WORK INSTRUCTIONS -
Check every line of the entries below for the word "wrist", and copy the ones that have it.

DATA RECORDS -
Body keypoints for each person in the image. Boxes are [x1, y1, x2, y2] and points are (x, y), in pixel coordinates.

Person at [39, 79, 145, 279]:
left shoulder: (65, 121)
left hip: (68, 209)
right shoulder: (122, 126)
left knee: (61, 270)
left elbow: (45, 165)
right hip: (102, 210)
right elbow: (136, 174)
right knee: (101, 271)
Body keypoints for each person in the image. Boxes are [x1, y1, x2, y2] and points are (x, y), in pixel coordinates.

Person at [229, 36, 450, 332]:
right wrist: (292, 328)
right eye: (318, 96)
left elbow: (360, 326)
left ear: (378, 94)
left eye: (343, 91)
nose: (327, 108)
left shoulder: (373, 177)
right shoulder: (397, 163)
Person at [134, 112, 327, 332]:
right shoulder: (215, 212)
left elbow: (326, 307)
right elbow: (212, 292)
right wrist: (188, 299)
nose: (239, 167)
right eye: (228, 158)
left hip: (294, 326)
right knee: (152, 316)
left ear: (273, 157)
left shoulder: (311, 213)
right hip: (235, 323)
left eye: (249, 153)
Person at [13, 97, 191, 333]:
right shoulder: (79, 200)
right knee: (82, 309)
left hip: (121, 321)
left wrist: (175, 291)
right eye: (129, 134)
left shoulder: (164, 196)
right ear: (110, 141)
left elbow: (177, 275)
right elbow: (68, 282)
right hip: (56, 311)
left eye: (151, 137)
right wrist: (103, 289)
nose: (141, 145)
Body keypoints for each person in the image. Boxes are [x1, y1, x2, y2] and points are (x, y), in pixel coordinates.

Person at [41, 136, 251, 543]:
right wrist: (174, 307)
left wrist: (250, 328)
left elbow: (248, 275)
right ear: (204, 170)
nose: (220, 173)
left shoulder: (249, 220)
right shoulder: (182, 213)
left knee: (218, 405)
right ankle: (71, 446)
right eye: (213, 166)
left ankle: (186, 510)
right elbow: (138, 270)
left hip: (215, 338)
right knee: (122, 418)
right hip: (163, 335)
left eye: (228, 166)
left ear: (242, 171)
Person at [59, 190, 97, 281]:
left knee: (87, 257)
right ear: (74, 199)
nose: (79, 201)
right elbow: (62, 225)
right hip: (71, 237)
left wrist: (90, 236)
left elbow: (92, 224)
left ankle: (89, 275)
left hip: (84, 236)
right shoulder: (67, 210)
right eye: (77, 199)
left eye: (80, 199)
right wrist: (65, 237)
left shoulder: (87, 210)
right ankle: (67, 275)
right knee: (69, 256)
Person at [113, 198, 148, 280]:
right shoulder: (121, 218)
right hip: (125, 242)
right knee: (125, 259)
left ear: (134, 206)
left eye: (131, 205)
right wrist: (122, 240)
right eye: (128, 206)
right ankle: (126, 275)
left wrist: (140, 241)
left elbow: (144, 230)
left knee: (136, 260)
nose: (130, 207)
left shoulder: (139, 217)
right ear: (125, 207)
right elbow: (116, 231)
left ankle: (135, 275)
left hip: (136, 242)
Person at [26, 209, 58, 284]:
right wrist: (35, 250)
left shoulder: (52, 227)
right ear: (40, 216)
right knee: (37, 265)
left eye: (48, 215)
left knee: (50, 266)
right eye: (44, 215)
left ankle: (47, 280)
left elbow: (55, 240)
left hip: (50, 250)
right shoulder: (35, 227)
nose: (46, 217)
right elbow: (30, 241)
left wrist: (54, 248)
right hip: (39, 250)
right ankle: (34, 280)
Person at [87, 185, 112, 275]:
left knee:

==

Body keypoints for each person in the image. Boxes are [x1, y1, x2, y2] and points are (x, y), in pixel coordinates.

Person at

WRITTEN ANSWER -
right wrist: (292, 328)
right wrist: (188, 299)
left wrist: (175, 291)
right wrist: (103, 289)
right wrist: (174, 307)
left wrist: (250, 328)
left wrist: (90, 236)
right wrist: (65, 237)
right wrist: (122, 240)
left wrist: (140, 241)
right wrist: (35, 250)
left wrist: (54, 248)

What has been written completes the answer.